Why not uncover the skin? Why not take a dip in the warm water? Once cleared of fishing gear and algae, La Garoupe beach became his daytime park.

They did not take long to reform the neighbor Villa America where, next to Pablo Picasso, Dorothy Parker, Hemingway and the Fitzgeralds They established the rhythm to which any summer aspires: beach, lunch, siesta, beach, dinner and soirée.

In the sequence, beach was substitutable for boat: the sailboat Picaflor and later the Weatherbird they stood ready to sail at the jetty on the cape.

Scott and Zelda Fitzgerald had responded to the Murphys' summons with enthusiasm. They settled in Villa Saint-Louis , today converted into the Hôtel Belles Rives , where the author concluded The Great Gatsby.

Although Hemingway was the most respected writer in the circle, the Murphys established a very intimate relationship with the couple. It was not easy. The Fitzgeralds drank heavily and their behavior was often erratic.

Who invented the Côte d'Azur

The former Villa Saint-Louis, now converted into Hôtel Belles Rives

Zelda used to jump into the sea in her evening dress from a thirty-foot escarpment. When Sarah rebuked her, she replied that her priority was not survival. For his part, Scott didn't seem to enjoy the hedonistic tone of Villa America. ran away from the sun and He rarely swam in the sea.

The style of the Murphys was not based on ostentation, but in the pleasure marked by the aesthetics of the moment. They were sensitive, resourceful, and their cultural concerns were sincere. But Fitzgerald's admiration was fundamentally based on the freedom that their money gave them.

Her fortune was not comparable to that of Americans like Winnaretta Singer, princess of Polignac who presided over the Murphy's party in Paris as Stravinsky's benefactress, but the truth is that the writer's income depended on his publications and, despite the favorable exchange rate of the dollar, this fact placed him in a position of conscious economic inferiority.

The life mismatch of the couple , fueled by alcohol, manifested itself in bizarre nocturnal episodes.

Zelda falling down the stairs before Scott's attentions to Isadora Duncan or lying under the wheels of the car while her husband was about to start; the fig thrown by Scott to the princess of Caraman-Chimay at a party for the Murphys , a punch to one of the guests, Murano pieces propelled on the wall.

In these cases, the hosts' tolerance of him subsided in phases of distancing that were never definitive.
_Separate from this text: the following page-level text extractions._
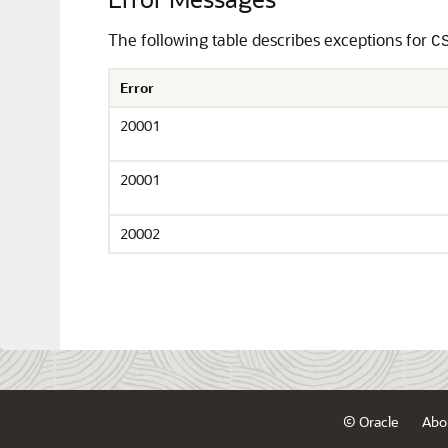
The following table describes exceptions for
C
Error
20001
20001
20002
© Oracle
Abo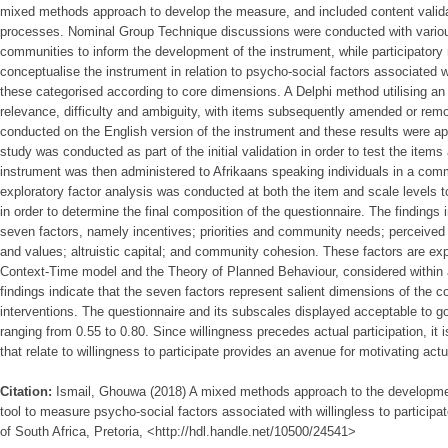
mixed methods approach to develop the measure, and included content validatio
processes. Nominal Group Technique discussions were conducted with various 
communities to inform the development of the instrument, while participatory 
conceptualise the instrument in relation to psycho-social factors associated wi
these categorised according to core dimensions. A Delphi method utilising an
relevance, difficulty and ambiguity, with items subsequently amended or rem
conducted on the English version of the instrument and these results were appl
study was conducted as part of the initial validation in order to test the item
instrument was then administered to Afrikaans speaking individuals in a comm
exploratory factor analysis was conducted at both the item and scale levels 
in order to determine the final composition of the questionnaire. The findings
seven factors, namely incentives; priorities and community needs; perceived b
and values; altruistic capital; and community cohesion. These factors are ex
Context-Time model and the Theory of Planned Behaviour, considered within 
findings indicate that the seven factors represent salient dimensions of the co
interventions. The questionnaire and its subscales displayed acceptable to goo
ranging from 0.55 to 0.80. Since willingness precedes actual participation, it i
that relate to willingness to participate provides an avenue for motivating actua
Citation:
Ismail, Ghouwa (2018) A mixed methods approach to the developme
tool to measure psycho-social factors associated with willingless to participate
of South Africa, Pretoria, <http://hdl.handle.net/10500/24541>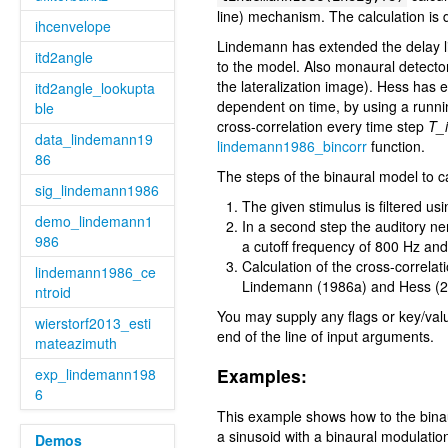
line) mechanism. The calculation is
ihcenvelope
Lindemann has extended the delay lin
itd2angle
to the model. Also monaural detector
the lateralization image). Hess has
itd2angle_lookupta
dependent on time, by using a runni
ble
cross-correlation every time step
T_i
data_lindemann19
lindemann1986_bincorr
function.
86
The steps of the binaural model to ca
sig_lindemann1986
The given stimulus is filtered u
demo_lindemann1
In a second step the auditory ner
986
a cutoff frequency of 800 Hz and 
Calculation of the cross-correlat
lindemann1986_ce
Lindemann (1986a) and Hess (200
ntroid
You may supply any flags or key/val
wierstorf2013_esti
end of the line of input arguments.
mateazimuth
Examples:
exp_lindemann198
6
This example shows how to the binau
a sinusoid with a binaural modulation
Demos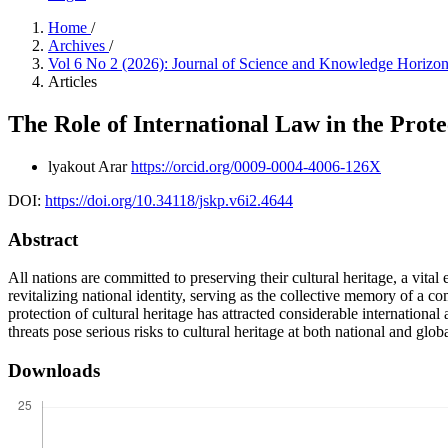
Home
/
Archives
/
Vol 6 No 2 (2026): Journal of Science and Knowledge Horizo
Articles
The Role of International Law in the Prote
lyakout Arar
https://orcid.org/0009-0004-4006-126X
DOI:
https://doi.org/10.34118/jskp.v6i2.4644
Abstract
All nations are committed to preserving their cultural heritage, a vital
revitalizing national identity, serving as the collective memory of a 
protection of cultural heritage has attracted considerable international
threats pose serious risks to cultural heritage at both national and glob
Downloads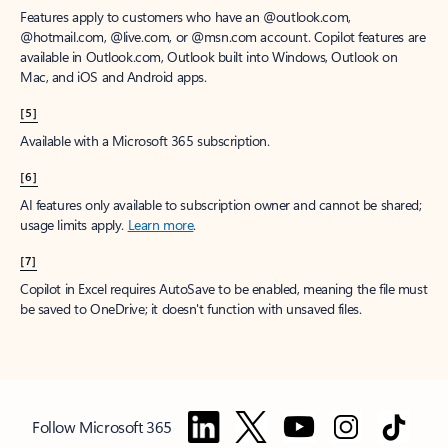
Features apply to customers who have an @outlook.com,
@hotmail.com, @live.com, or @msn.com account. Copilot features are
available in Outlook.com, Outlook built into Windows, Outlook on
Mac, and iOS and Android apps.
[5]
Available with a Microsoft 365 subscription.
[6]
AI features only available to subscription owner and cannot be shared;
usage limits apply.
Learn more
.
[7]
Copilot in Excel requires AutoSave to be enabled, meaning the file must
be saved to OneDrive; it doesn't function with unsaved files.
Follow Microsoft 365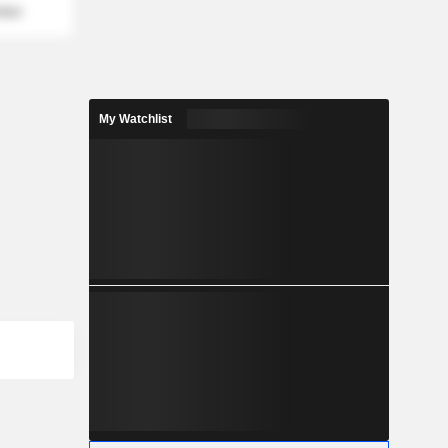
mber
My Watchlist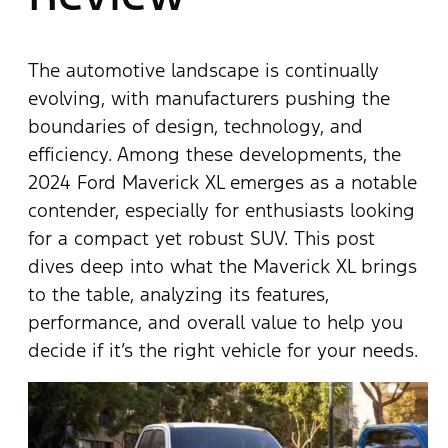
The automotive landscape is continually
evolving, with manufacturers pushing the
boundaries of design, technology, and
efficiency. Among these developments, the
2024 Ford Maverick XL emerges as a notable
contender, especially for enthusiasts looking
for a compact yet robust SUV. This post
dives deep into what the Maverick XL brings
to the table, analyzing its features,
performance, and overall value to help you
decide if it’s the right vehicle for your needs.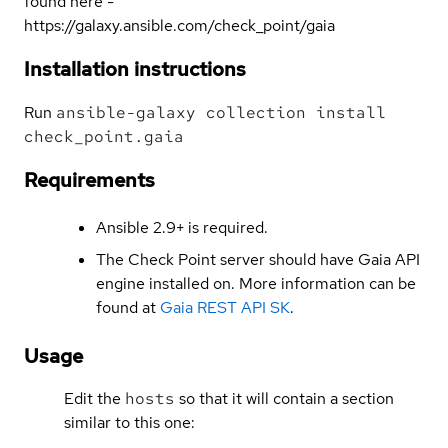
found here -
https://galaxy.ansible.com/check_point/gaia
Installation instructions
Run
ansible-galaxy collection install
check_point.gaia
Requirements
Ansible 2.9+ is required.
The Check Point server should have Gaia API
engine installed on. More information can be
found at
Gaia REST API SK
.
Usage
Edit the
hosts
so that it will contain a section
similar to this one:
But it was the author who changed the terms of the relationship when he decided to include the marriage in the novel he had started working on.

Who invented the Côte d'Azur

Antibes

Nicole and Dick Diver , the characters in Tender Is the Night combine Fitzgerald's autobiographical drive with Obvious references to the Murphys.

The hotel where they reside is a version of the Hôtel du Cap, which is later converted into a villa that resembles Villa Saint-Louis , on the edge of a large pine forest. Like Sarah, Nicole wears a large pearl necklace over her swimsuit on the beach . They throw great parties. They drink incessantly.

But Nicole, like Zelda, is unfaithful to Dick. Zelda was with a French pilot, Edward Jozan. Her infatuation made her think about divorce until Jozan disappeared. Nicole's literary adventure marks her psychiatric recovery; Zelda's initiated her slide into madness.

When the novel was published in 1934 the world she described had disappeared. The Côte d'Azur had been trivialized and the Great Crisis had broken the lightness.

Fitzgerald reflected his own fall in Dick Diver's decadence. He had passed his moment. Tender Is the Night was a commercial failure. Today he draws the fragile and sophisticated refuge created by the Murphys in Antibes.